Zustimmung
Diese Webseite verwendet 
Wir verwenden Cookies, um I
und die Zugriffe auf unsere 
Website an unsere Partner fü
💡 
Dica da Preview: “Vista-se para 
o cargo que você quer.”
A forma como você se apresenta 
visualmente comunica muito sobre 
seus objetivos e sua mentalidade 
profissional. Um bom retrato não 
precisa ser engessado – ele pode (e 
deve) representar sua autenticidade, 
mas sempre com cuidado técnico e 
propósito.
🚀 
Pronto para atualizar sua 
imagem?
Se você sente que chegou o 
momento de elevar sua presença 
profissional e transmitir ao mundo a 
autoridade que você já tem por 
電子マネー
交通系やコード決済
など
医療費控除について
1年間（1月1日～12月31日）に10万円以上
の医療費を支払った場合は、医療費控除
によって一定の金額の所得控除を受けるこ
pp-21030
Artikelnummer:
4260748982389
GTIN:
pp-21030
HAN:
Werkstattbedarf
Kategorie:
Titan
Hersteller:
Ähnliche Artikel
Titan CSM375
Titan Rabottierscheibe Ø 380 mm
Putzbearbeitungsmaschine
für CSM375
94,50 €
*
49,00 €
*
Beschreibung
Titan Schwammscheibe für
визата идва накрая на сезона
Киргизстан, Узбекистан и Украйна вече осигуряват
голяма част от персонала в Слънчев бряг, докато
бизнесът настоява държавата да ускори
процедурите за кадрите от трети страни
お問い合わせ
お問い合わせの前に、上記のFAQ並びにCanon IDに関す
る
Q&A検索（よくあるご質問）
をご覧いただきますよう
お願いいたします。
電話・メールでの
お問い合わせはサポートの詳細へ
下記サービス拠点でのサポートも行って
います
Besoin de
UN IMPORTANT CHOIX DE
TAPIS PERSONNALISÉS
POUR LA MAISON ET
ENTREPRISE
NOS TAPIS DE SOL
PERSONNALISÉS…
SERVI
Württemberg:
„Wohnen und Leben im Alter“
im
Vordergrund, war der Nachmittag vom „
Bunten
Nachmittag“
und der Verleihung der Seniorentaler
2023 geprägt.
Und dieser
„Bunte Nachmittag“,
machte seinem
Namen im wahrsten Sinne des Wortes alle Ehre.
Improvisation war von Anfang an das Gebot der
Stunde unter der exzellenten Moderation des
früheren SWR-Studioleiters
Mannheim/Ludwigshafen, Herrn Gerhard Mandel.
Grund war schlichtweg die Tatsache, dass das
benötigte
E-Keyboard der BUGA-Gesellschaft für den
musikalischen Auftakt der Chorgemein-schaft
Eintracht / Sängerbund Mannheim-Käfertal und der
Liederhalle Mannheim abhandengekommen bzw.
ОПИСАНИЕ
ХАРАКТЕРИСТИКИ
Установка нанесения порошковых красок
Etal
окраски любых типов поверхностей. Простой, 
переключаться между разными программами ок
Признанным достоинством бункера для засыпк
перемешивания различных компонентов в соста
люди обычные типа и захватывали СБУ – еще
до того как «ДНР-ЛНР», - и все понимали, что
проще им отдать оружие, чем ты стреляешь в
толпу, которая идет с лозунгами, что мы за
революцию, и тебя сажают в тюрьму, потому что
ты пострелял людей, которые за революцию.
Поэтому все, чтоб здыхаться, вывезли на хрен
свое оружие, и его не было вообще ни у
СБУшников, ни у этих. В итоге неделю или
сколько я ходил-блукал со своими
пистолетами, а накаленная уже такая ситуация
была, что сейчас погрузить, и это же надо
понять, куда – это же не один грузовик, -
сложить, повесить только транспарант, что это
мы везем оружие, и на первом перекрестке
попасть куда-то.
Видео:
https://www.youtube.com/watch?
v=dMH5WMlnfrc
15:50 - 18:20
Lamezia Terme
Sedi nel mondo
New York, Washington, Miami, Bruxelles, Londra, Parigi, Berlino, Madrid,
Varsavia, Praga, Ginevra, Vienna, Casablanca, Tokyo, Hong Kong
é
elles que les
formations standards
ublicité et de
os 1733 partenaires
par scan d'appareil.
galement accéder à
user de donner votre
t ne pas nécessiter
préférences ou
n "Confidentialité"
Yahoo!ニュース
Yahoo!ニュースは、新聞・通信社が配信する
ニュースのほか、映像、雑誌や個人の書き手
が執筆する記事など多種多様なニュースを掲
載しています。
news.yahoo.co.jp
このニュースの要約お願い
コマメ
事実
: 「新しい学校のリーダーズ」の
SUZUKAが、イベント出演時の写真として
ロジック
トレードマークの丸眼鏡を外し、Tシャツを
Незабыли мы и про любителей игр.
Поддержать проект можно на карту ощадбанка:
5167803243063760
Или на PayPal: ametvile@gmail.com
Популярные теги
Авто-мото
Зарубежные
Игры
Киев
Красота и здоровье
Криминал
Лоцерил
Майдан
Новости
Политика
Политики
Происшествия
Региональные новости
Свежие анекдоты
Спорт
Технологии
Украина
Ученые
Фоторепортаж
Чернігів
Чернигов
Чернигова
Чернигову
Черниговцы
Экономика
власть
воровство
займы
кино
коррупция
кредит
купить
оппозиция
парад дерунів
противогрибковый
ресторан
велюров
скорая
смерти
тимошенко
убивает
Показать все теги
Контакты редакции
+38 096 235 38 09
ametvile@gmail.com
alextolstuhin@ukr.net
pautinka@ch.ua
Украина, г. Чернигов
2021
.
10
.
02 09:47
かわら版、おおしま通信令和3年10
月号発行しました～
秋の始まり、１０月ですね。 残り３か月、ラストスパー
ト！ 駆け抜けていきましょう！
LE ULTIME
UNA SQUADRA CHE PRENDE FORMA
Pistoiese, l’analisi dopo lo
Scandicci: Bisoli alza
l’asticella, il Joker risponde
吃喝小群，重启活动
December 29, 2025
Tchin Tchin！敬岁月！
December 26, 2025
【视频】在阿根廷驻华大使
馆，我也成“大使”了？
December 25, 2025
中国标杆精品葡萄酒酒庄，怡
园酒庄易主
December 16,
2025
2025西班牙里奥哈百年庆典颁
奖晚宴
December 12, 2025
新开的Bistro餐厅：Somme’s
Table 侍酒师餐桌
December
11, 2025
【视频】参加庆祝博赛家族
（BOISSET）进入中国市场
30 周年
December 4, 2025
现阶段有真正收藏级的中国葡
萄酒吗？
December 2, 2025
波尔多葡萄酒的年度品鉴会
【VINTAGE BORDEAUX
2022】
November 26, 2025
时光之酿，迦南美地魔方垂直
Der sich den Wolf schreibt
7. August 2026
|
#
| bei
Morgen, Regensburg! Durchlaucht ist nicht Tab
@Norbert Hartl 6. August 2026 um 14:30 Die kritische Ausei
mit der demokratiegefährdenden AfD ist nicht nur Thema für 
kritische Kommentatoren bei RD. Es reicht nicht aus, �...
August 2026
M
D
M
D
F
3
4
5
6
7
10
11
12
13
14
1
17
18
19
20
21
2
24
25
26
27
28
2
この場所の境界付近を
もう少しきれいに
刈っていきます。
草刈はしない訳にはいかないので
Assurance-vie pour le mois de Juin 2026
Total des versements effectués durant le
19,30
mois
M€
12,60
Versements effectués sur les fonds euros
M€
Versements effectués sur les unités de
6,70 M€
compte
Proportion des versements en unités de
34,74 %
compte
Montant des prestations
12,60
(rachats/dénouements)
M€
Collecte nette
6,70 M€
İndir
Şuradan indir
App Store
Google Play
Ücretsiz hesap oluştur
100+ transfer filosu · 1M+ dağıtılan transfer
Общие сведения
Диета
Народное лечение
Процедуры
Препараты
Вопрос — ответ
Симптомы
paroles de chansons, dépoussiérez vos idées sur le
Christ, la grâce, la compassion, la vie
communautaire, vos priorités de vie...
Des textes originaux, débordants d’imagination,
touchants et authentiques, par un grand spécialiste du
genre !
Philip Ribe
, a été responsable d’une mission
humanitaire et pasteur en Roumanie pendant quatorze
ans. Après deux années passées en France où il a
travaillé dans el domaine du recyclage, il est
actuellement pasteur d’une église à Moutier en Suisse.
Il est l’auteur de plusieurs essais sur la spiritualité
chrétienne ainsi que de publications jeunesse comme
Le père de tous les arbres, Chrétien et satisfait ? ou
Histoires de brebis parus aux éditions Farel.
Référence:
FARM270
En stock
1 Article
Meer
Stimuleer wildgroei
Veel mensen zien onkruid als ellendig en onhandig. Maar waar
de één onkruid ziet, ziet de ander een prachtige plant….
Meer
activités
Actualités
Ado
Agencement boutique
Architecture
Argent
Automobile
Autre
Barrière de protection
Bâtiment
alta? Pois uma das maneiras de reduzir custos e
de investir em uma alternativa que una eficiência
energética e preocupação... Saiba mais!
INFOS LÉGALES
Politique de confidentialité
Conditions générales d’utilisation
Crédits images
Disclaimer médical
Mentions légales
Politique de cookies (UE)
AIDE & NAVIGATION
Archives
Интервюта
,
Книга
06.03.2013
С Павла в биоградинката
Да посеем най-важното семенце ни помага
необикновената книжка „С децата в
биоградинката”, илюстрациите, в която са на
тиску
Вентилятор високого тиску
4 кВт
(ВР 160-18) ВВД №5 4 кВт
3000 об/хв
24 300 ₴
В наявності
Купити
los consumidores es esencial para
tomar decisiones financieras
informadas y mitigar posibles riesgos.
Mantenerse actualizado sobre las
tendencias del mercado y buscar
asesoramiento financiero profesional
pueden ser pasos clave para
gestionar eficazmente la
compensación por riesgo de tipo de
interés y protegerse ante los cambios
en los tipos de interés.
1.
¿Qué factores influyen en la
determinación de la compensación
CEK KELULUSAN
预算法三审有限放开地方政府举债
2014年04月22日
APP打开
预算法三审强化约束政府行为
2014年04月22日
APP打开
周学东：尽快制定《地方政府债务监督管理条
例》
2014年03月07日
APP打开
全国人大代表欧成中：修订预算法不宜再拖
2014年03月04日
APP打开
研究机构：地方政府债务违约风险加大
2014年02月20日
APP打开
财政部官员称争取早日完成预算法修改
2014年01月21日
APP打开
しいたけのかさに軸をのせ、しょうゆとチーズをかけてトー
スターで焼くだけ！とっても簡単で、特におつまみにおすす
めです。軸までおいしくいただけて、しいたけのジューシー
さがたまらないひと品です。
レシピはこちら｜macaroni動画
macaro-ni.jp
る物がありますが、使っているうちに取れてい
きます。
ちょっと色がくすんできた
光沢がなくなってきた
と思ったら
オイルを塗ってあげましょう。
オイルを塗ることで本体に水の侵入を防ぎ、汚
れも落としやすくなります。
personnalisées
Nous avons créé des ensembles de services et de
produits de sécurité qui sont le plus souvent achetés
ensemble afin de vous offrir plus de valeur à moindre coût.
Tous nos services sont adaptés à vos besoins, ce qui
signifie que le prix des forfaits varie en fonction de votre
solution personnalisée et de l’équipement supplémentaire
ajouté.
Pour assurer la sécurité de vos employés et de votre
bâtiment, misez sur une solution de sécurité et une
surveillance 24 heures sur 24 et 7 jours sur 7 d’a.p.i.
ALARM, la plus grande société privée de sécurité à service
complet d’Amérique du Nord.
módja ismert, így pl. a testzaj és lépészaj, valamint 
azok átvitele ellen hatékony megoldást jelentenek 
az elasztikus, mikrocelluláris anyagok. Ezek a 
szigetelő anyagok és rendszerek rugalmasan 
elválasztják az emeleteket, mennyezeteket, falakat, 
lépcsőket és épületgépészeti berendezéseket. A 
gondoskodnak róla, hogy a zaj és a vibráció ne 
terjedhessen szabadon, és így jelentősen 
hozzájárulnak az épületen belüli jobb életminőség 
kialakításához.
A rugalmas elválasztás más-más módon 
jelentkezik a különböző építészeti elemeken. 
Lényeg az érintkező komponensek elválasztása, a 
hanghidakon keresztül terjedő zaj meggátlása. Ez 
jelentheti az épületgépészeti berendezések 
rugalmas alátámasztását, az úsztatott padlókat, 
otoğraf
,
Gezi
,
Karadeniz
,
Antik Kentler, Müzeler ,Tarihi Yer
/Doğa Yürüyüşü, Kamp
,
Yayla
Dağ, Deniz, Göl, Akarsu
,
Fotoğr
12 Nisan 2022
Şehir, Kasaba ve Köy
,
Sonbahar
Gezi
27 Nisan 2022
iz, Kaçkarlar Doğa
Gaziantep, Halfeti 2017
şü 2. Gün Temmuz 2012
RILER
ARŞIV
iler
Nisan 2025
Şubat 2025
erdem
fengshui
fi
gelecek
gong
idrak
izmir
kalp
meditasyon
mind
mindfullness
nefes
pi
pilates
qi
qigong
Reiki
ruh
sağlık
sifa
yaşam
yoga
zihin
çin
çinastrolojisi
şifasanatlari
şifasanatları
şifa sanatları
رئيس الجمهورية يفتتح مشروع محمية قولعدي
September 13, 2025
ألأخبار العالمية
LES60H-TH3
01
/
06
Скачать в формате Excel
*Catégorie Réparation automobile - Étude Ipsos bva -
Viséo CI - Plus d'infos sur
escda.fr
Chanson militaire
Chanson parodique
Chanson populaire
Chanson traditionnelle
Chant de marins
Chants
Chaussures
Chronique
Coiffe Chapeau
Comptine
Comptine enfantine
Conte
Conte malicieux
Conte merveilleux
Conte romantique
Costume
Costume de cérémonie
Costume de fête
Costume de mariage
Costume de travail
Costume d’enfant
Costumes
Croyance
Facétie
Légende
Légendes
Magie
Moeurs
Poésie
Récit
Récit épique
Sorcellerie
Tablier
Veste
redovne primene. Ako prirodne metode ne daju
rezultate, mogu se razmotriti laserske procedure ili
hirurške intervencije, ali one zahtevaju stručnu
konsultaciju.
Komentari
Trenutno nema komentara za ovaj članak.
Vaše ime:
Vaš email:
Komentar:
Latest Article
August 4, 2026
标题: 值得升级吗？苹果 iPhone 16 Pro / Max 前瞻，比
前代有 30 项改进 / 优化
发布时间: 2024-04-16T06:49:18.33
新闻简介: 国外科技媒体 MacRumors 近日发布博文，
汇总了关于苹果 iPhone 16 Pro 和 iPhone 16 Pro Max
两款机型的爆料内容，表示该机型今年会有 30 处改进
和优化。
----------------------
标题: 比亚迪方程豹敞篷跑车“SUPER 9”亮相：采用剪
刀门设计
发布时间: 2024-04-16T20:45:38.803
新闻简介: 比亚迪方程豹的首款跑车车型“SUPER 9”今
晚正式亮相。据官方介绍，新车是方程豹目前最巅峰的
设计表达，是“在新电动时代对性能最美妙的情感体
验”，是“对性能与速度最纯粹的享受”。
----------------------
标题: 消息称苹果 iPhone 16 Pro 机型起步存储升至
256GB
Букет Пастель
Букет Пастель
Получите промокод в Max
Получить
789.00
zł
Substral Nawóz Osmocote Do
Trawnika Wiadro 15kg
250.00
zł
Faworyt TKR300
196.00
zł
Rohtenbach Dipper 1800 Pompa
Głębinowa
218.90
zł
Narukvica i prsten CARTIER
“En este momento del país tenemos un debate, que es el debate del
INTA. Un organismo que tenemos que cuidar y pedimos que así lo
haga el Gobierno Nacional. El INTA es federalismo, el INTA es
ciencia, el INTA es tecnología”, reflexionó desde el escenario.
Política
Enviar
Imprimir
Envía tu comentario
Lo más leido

AIM OF THE TASK
Across the records above, show each line containing the word "биоградинката".

PROBLEM SOLUTION
С Павла в биоградинката
биоградинката”, илюстрациите, в която са на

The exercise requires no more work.